Taliban to Afghan Networks: Stop Airing Shows with Women Actors
Taliban to Afghan Networks: Stop Airing Shows with Women Actors
Despite insisting they will rule more moderately this time around, the Taliban have already introduced rules for what women can wear at university, and beaten and harassed several Afghan journalists despite promising to uphold press freedoms.

Afghanistan’s Taliban authorities on Sunday issued a new ”religious guideline” that called on the country’s television channels to stop showing dramas and soap operas featuring women actors. In the first such directive to Afghan media issued by the Ministry for the Promotion of Virtue and Prevention of Vice, the Taliban also called on women television journalists to wear Islamic hijabs while presenting their reports.

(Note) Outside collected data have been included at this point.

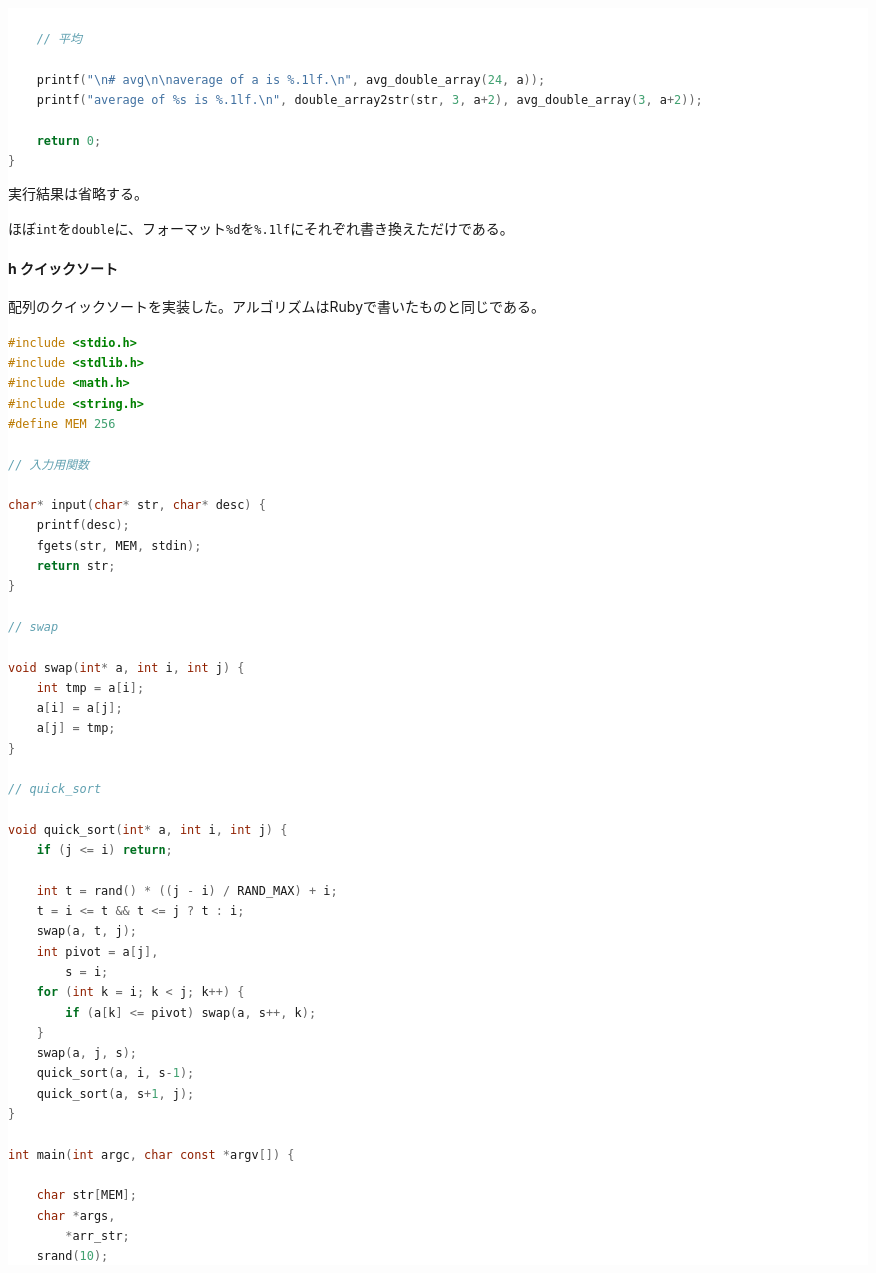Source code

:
 ```c

    // 平均

    printf("\n# avg\n\naverage of a is %.1lf.\n", avg_double_array(24, a));
    printf("average of %s is %.1lf.\n", double_array2str(str, 3, a+2), avg_double_array(3, a+2));

    return 0;
}
```

実行結果は省略する。

ほぼ`int`を`double`に、フォーマット`%d`を`%.1lf`にそれぞれ書き換えただけである。

#### h クイックソート

配列のクイックソートを実装した。アルゴリズムはRubyで書いたものと同じである。

```c
#include <stdio.h>
#include <stdlib.h>
#include <math.h>
#include <string.h>
#define MEM 256

// 入力用関数

char* input(char* str, char* desc) {
	printf(desc);
	fgets(str, MEM, stdin);
	return str;
}

// swap

void swap(int* a, int i, int j) {
	int tmp = a[i];
	a[i] = a[j];
	a[j] = tmp;
}

// quick_sort

void quick_sort(int* a, int i, int j) {
	if (j <= i) return;

	int t = rand() * ((j - i) / RAND_MAX) + i;
	t = i <= t && t <= j ? t : i;
	swap(a, t, j);
	int pivot = a[j],
		s = i;
	for (int k = i; k < j; k++) {
		if (a[k] <= pivot) swap(a, s++, k);
	}
	swap(a, j, s);
	quick_sort(a, i, s-1);
	quick_sort(a, s+1, j);
}

int main(int argc, char const *argv[]) {

	char str[MEM];
    char *args,
        *arr_str;
	srand(10);
```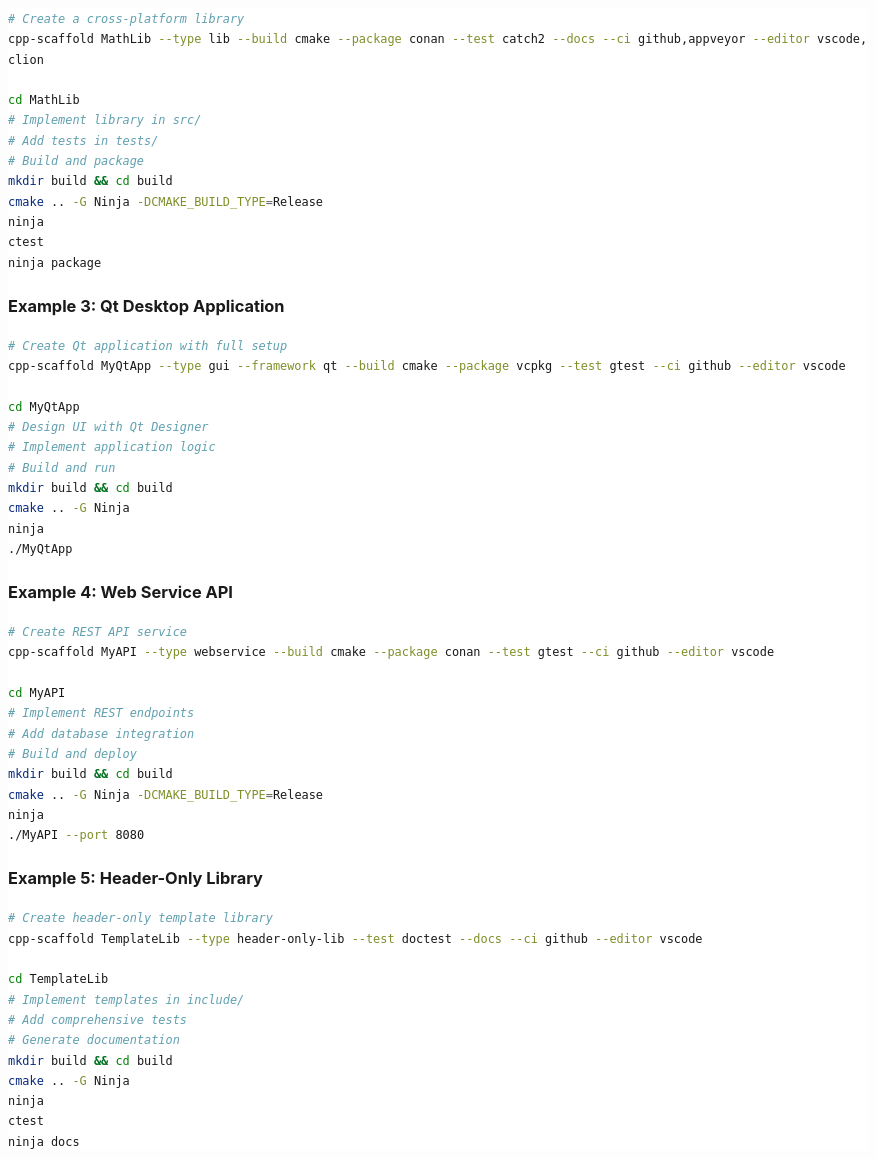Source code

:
 ```bash
# Create a cross-platform library
cpp-scaffold MathLib --type lib --build cmake --package conan --test catch2 --docs --ci github,appveyor --editor vscode,clion

cd MathLib
# Implement library in src/
# Add tests in tests/
# Build and package
mkdir build && cd build
cmake .. -G Ninja -DCMAKE_BUILD_TYPE=Release
ninja
ctest
ninja package
```

### Example 3: Qt Desktop Application

```bash
# Create Qt application with full setup
cpp-scaffold MyQtApp --type gui --framework qt --build cmake --package vcpkg --test gtest --ci github --editor vscode

cd MyQtApp
# Design UI with Qt Designer
# Implement application logic
# Build and run
mkdir build && cd build
cmake .. -G Ninja
ninja
./MyQtApp
```

### Example 4: Web Service API

```bash
# Create REST API service
cpp-scaffold MyAPI --type webservice --build cmake --package conan --test gtest --ci github --editor vscode

cd MyAPI
# Implement REST endpoints
# Add database integration
# Build and deploy
mkdir build && cd build
cmake .. -G Ninja -DCMAKE_BUILD_TYPE=Release
ninja
./MyAPI --port 8080
```

### Example 5: Header-Only Library

```bash
# Create header-only template library
cpp-scaffold TemplateLib --type header-only-lib --test doctest --docs --ci github --editor vscode

cd TemplateLib
# Implement templates in include/
# Add comprehensive tests
# Generate documentation
mkdir build && cd build
cmake .. -G Ninja
ninja
ctest
ninja docs
```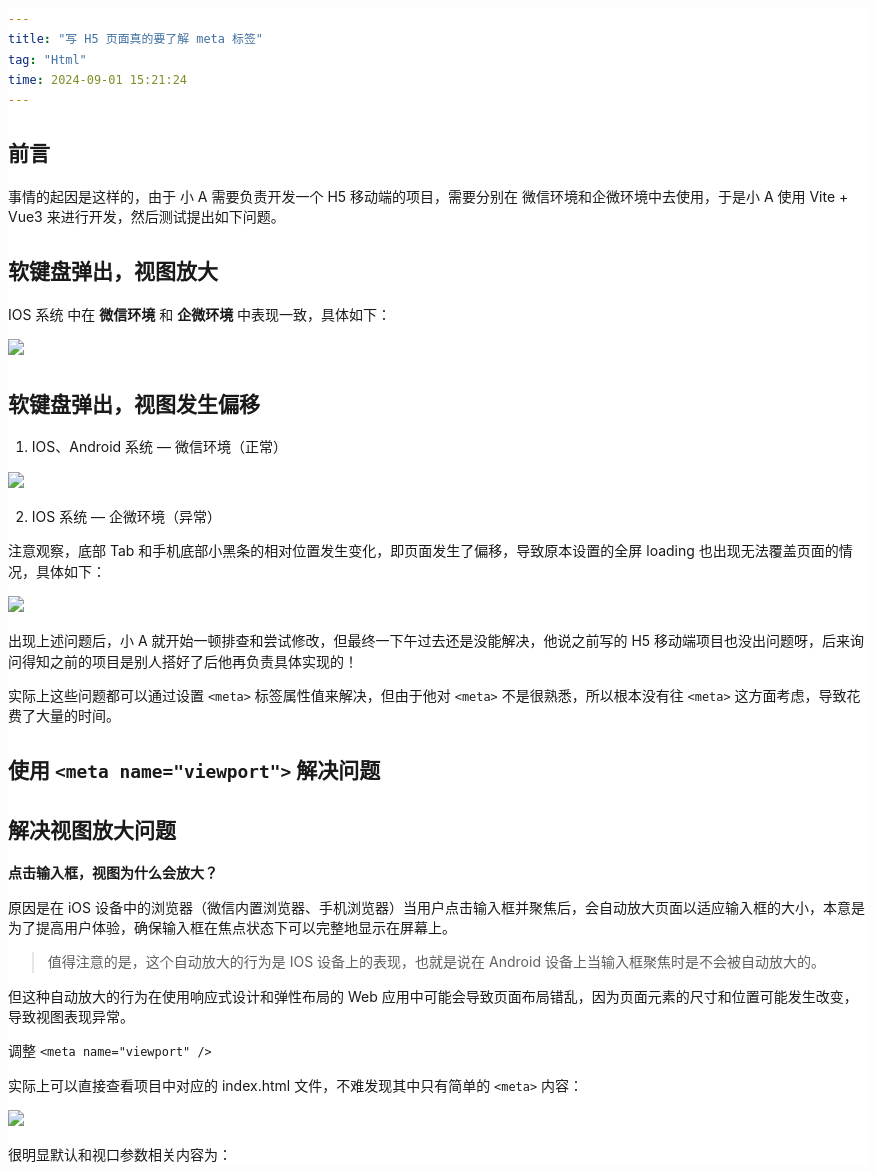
 ```yaml
---
title: "写 H5 页面真的要了解 meta 标签"
tag: "Html"
time: 2024-09-01 15:21:24
---
```


## 前言

事情的起因是这样的，由于 小 A 需要负责开发一个 H5 移动端的项目，需要分别在 微信环境和企微环境中去使用，于是小 A 使用 Vite + Vue3 来进行开发，然后测试提出如下问题。

## 软键盘弹出，视图放大

IOS 系统 中在 **微信环境** 和 **企微环境** 中表现一致，具体如下：

![](../imgs/54/01.gif)

## 软键盘弹出，视图发生偏移

1. IOS、Android 系统 — 微信环境（正常）

![](../imgs/54/02.gif)

2. IOS 系统 — 企微环境（异常）

注意观察，底部 Tab 和手机底部小黑条的相对位置发生变化，即页面发生了偏移，导致原本设置的全屏 loading 也出现无法覆盖页面的情况，具体如下：

![](../imgs/54/03.gif)

出现上述问题后，小 A 就开始一顿排查和尝试修改，但最终一下午过去还是没能解决，他说之前写的 H5 移动端项目也没出问题呀，后来询问得知之前的项目是别人搭好了后他再负责具体实现的！

实际上这些问题都可以通过设置 `<meta>` 标签属性值来解决，但由于他对 `<meta>` 不是很熟悉，所以根本没有往 `<meta>` 这方面考虑，导致花费了大量的时间。

## 使用 `<meta name="viewport">` 解决问题

## 解决视图放大问题

**点击输入框，视图为什么会放大？**

原因是在 iOS 设备中的浏览器（微信内置浏览器、手机浏览器）当用户点击输入框并聚焦后，会自动放大页面以适应输入框的大小，本意是为了提高用户体验，确保输入框在焦点状态下可以完整地显示在屏幕上。

> 值得注意的是，这个自动放大的行为是 IOS 设备上的表现，也就是说在 Android 设备上当输入框聚焦时是不会被自动放大的。

但这种自动放大的行为在使用响应式设计和弹性布局的 Web 应用中可能会导致页面布局错乱，因为页面元素的尺寸和位置可能发生改变，导致视图表现异常。

调整 `<meta name="viewport" />`

实际上可以直接查看项目中对应的 index.html 文件，不难发现其中只有简单的 `<meta>` 内容：

![](../imgs/54/01.webp)

很明显默认和视口参数相关内容为：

And the ministry asked the channels not to air films or programmes in which the Prophet Mohammed or other revered figures are shown. It called for banning films or programmes that were against Islamic and Afghan values. ”These are not rules but a religious guideline’,” ministry spokesman Hakif Mohajir told AFP.

The new directive was widely circulated late Sunday on social media networks. Despite insisting they will rule more moderately this time around, the Taliban have already introduced rules for what women can wear at university, and beaten and harassed several Afghan journalists despite promising to uphold press freedoms.

The Taliban’s guideline for TV networks comes after two decades of explosive growth for independent Afghan media under the Western-backed governments that ruled the country until August 15, when the Islamists regained power. Dozens of television channels and radio stations were set up with Western assistance and private investment soon after the Taliban were toppled in 2001.

During the past 20 years, Afghan television channels offered a wide range of programmes — from an ”American Idol” style singing competition to music videos, along with several Turkish and Indian soap operas. When the Islamists previously ruled from 1996 to 2001, there was no Afghan media to speak of — they banned television, movies and most other forms of entertainment, deeming it immoral.

People caught watching television faced punishment, including having their set smashed. Ownership of a video player could lead to a public lashing. There was only one radio station, Voice of Sharia, that broadcasts propaganda and Islamic programming.